Waartegen de Inka's ook niet opgewassen bleken was liegen en bedriegen. Pizarro liet de meegenomen tolken bij elke ontmoeting overbrengen dat hij met de beste bedoelingen en in vrede kwam en dat hij graag de hoogste leider wilde ontmoeten. Aangekomen in Cajamarca zocht Pizarro bivak op het grootste plein van de stad en stuurde hij een delegatie ruiters naar het paleis met de uitnodiging Pizarro te bezoeken. Vanaf nu speelden de Spanjaarden blufpoker met hun leven als inzet. De ruiters probeerden met hun paarden ontzag in te boezemen, Pizarro liet een deel van zijn manschappen zich met de kanonnen verschansen in de om het plein liggende gebouwen.

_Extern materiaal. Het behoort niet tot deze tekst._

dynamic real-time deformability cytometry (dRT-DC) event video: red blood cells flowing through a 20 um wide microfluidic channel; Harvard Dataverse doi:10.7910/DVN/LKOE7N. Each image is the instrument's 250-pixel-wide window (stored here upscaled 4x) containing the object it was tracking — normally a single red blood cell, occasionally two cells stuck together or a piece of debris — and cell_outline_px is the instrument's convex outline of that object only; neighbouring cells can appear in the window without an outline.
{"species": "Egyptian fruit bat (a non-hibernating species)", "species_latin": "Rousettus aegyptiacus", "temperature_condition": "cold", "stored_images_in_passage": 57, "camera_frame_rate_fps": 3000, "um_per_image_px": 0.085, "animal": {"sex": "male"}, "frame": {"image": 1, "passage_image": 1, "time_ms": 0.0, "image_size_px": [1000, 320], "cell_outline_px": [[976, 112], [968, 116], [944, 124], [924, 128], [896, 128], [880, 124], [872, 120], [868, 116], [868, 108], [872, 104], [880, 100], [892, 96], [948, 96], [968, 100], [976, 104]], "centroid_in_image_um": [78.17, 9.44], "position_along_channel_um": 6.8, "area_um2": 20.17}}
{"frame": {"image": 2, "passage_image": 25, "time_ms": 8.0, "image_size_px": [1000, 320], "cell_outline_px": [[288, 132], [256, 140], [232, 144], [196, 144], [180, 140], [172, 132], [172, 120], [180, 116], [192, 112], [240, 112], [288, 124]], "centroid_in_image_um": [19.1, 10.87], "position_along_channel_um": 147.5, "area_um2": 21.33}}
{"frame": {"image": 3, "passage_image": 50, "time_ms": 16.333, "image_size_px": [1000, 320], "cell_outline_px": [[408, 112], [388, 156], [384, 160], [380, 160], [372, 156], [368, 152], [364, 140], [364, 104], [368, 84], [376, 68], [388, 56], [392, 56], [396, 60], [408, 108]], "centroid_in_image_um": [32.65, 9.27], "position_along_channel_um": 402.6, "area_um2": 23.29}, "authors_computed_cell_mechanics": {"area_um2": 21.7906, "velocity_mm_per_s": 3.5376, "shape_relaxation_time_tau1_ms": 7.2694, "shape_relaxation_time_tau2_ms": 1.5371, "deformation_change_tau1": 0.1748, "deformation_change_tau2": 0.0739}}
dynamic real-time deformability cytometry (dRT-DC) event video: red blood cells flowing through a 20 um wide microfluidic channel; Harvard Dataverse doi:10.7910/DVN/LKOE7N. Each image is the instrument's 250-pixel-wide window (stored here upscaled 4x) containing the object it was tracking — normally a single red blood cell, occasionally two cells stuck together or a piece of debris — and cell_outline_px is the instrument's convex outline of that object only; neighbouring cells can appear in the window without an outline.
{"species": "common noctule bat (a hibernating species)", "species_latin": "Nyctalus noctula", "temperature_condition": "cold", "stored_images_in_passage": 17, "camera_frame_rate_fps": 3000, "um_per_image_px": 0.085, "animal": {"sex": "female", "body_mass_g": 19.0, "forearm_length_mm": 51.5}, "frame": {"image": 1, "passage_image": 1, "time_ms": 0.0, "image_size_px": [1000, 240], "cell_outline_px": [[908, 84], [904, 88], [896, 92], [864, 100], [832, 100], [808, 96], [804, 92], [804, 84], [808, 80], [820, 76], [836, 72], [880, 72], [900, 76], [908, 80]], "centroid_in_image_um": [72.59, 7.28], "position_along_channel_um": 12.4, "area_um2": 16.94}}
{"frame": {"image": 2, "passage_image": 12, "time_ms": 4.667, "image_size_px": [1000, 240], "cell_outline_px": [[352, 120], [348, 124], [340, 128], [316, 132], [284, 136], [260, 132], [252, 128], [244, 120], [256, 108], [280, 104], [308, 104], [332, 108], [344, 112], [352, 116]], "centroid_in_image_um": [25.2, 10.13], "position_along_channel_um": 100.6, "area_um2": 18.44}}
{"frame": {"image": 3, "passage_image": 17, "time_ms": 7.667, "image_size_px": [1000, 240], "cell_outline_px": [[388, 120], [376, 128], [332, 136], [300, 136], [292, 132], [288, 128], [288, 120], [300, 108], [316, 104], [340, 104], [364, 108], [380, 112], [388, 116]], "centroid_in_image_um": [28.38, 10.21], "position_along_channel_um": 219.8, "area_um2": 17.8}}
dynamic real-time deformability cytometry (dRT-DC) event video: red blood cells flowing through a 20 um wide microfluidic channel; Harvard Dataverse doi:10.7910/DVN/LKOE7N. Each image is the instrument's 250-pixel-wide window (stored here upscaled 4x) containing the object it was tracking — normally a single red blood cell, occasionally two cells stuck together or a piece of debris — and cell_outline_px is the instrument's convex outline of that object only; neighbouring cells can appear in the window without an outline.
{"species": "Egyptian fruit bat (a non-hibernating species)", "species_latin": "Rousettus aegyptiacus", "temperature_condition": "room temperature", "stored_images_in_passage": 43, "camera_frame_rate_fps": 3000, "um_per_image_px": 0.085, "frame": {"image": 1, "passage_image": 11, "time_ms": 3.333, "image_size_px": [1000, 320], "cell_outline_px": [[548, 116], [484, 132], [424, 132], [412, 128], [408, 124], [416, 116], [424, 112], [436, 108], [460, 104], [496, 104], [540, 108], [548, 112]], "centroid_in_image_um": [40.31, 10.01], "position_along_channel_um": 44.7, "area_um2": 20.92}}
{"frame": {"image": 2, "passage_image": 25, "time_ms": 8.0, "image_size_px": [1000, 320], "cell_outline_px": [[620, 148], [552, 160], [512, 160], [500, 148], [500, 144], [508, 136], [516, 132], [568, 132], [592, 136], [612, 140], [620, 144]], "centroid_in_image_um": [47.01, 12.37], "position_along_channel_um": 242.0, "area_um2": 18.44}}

De volgende dag kwam Atahualpa inderdaad op bezoek onder begeleiding van 5000 man, maar ongewapend! De Inka's dachten te kunnen imponeren met prachtige tooien, veren en zich met goud en juwelen te behangen. Pizarro gaf Atahualpa de kans zich te bekeren tot het Christendom maar die begreep dat niet of weigerde botweg. Dat was het sein tot de afslachting van 5000 ongewapende burgers en gevangenneming van Atahualpa. Deze bood een losgeld in de vorm van het vullen van zijn gevangeniscel met goud en Pizarro stemde toe. Van alle hoeken van het rijk werd in de volgende maanden goud en zilver aangevoerd en werd naar overlevering 5.000kg goud en bijna 10.000kg zilver overhandigd met een geschatte huidige waarde van € 40 miljoen. Pizarro liet na vier maanden Atahualpa alsnog vermoorden en voerde de buit af.

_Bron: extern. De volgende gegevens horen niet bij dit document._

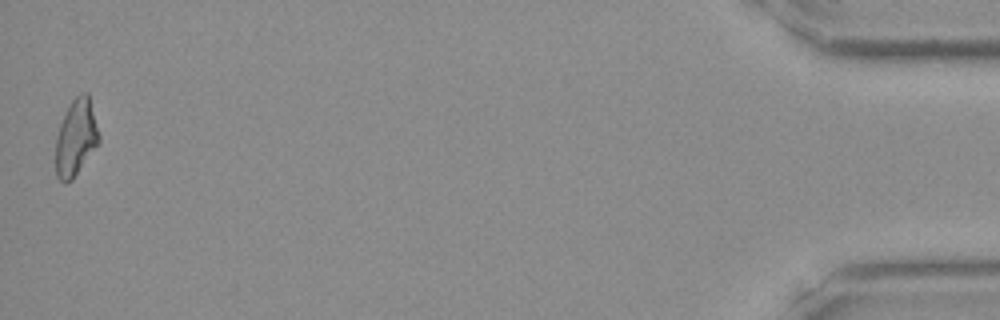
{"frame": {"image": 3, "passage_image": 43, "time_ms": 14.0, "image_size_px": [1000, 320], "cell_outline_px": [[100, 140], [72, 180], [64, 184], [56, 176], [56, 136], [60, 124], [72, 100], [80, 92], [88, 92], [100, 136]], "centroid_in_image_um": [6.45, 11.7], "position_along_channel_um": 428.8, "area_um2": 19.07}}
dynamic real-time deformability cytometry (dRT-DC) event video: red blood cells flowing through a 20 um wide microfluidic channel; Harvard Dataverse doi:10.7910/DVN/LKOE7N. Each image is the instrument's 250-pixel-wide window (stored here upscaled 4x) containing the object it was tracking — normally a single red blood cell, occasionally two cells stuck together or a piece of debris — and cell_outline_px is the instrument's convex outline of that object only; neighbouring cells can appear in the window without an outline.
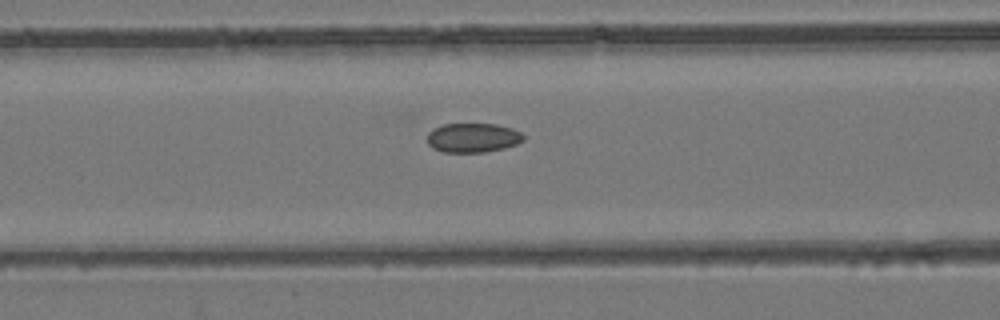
{"species": "common noctule bat (a hibernating species)", "species_latin": "Nyctalus noctula", "temperature_condition": "room temperature", "stored_images_in_passage": 54, "camera_frame_rate_fps": 3000, "um_per_image_px": 0.085, "animal": {"sex": "female", "body_mass_g": 24.6, "forearm_length_mm": 56.2}, "frame": {"image": 1, "passage_image": 23, "time_ms": 7.333, "image_size_px": [1000, 320], "cell_outline_px": [[524, 140], [516, 144], [504, 148], [484, 152], [444, 152], [432, 148], [428, 144], [428, 132], [432, 128], [444, 124], [496, 124], [512, 128], [520, 132], [524, 136]], "centroid_in_image_um": [40.18, 11.7], "position_along_channel_um": 126.4, "area_um2": 16.47}}
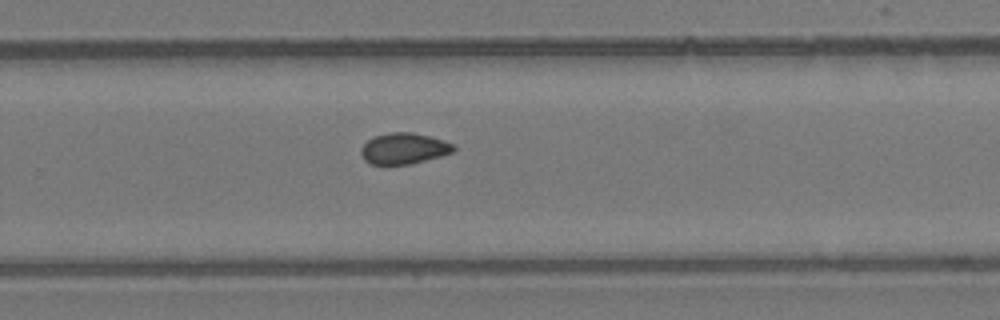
{"frame": {"image": 2, "passage_image": 36, "time_ms": 11.667, "image_size_px": [1000, 320], "cell_outline_px": [[456, 148], [452, 152], [440, 156], [408, 164], [368, 164], [364, 160], [360, 152], [360, 148], [372, 136], [388, 132], [412, 132], [444, 140], [456, 144]], "centroid_in_image_um": [34.31, 12.61], "position_along_channel_um": 295.5, "area_um2": 16.82}}
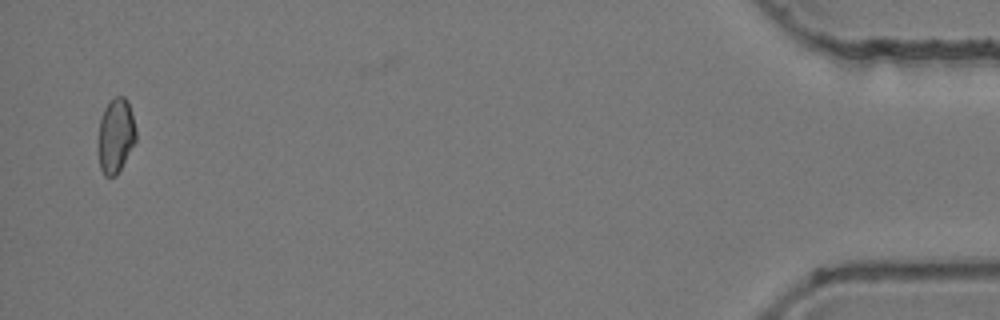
{"frame": {"image": 3, "passage_image": 53, "time_ms": 17.333, "image_size_px": [1000, 320], "cell_outline_px": [[136, 140], [116, 176], [104, 176], [100, 168], [96, 148], [100, 120], [104, 108], [116, 96], [124, 96], [128, 100], [136, 128]], "centroid_in_image_um": [9.81, 11.54], "position_along_channel_um": 425.4, "area_um2": 16.65}, "authors_computed_cell_mechanics": {"area_um2": 17.1088, "velocity_mm_per_s": 3.9098, "shape_relaxation_time_tau1_ms": null, "shape_relaxation_time_tau2_ms": 3.7554, "deformation_change_tau1": null, "deformation_change_tau2": 0.0836}}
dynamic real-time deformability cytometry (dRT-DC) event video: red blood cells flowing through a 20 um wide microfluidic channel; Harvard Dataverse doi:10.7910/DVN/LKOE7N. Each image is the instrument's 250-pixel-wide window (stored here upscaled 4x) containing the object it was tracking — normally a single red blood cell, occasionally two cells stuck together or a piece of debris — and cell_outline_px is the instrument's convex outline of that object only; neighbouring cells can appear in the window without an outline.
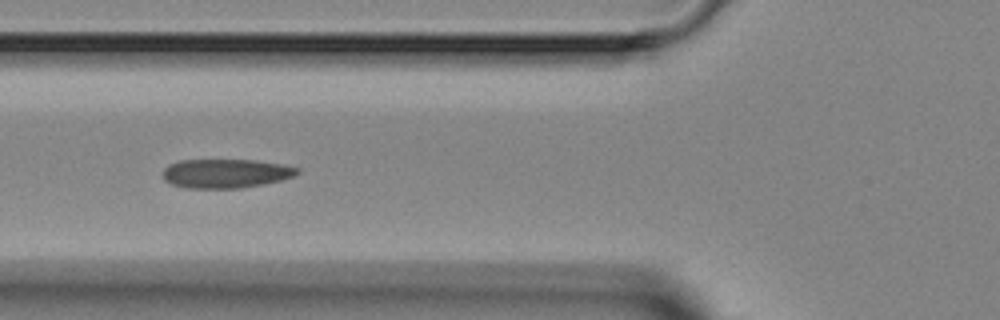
{"species": "Egyptian fruit bat (a non-hibernating species)", "species_latin": "Rousettus aegyptiacus", "temperature_condition": "room temperature", "stored_images_in_passage": 7, "camera_frame_rate_fps": 3000, "um_per_image_px": 0.085, "animal": {"sex": "female"}, "frame": {"image": 1, "passage_image": 5, "time_ms": 4.667, "image_size_px": [1000, 320], "cell_outline_px": [[300, 172], [292, 176], [280, 180], [264, 184], [240, 188], [184, 188], [172, 184], [164, 180], [164, 168], [168, 164], [180, 160], [256, 160], [280, 164], [300, 168]], "centroid_in_image_um": [19.17, 14.74], "position_along_channel_um": 106.6, "area_um2": 22.72}}
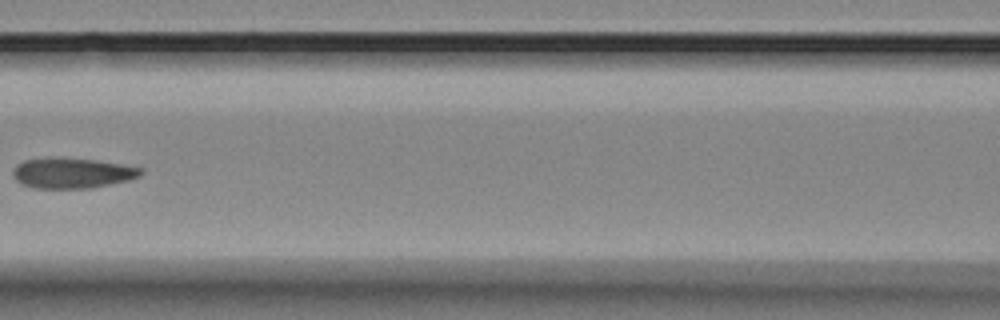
{"frame": {"image": 2, "passage_image": 6, "time_ms": 6.0, "image_size_px": [1000, 320], "cell_outline_px": [[144, 172], [140, 176], [128, 180], [92, 188], [32, 188], [16, 180], [12, 176], [12, 172], [16, 164], [24, 160], [48, 156], [64, 156], [96, 160], [144, 168]], "centroid_in_image_um": [6.11, 14.68], "position_along_channel_um": 160.5, "area_um2": 23.18}}
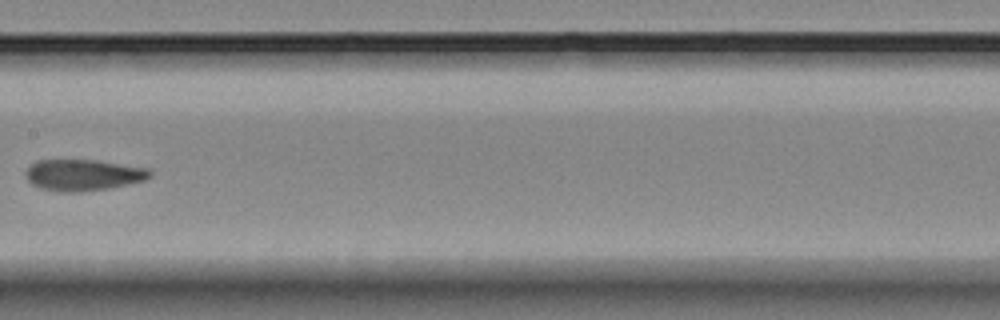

Na de uitschakeling van het regerende Inkahoofd werden alle kroonpretendenten successievelijk uit de weg geruimd en de hoofdstad Cuzco ingenomen. Een grote rooftocht begon en van 1533 tot 1540 werd al het goud en zilver dat te vinden was verzameld en omgesmolten tot makkelijk te vervoeren baren. In deze 7 jaren verdween 181 ton goud en 16.800 ton zilver naar Spanje, zoveel dat er in Europa grote problemen op de financiële markt ontstonden. De bevolking van naar schatting 7 miljoen zielen decimeerde - mede door de door de Spanjaarden geïmporteerde ziekten - in diezelfde periode tot een half miljoen en de volgende decennia verminderde dat aantal nog verder door onmenselijke slavenarbeid in de goud- en zilvermijnen.

Met het omsmelten van de gigantische hoeveelheid gouden kunstvoorwerpen is een groot deel van het erfgoed der Inka's verloren gegaan. Met het resterende goud hebben Karel V en zijn zoon Philips II hun vele (godsdienst-)oorlogen gevoerd die toch niet hebben kunnen voorkomen dat Spanje het overwicht op de Europese geschiedenis verloor. Het meest tastbare overblijfsel is een aantal walgelijk protserige gouden altaarversieringen (zie foto).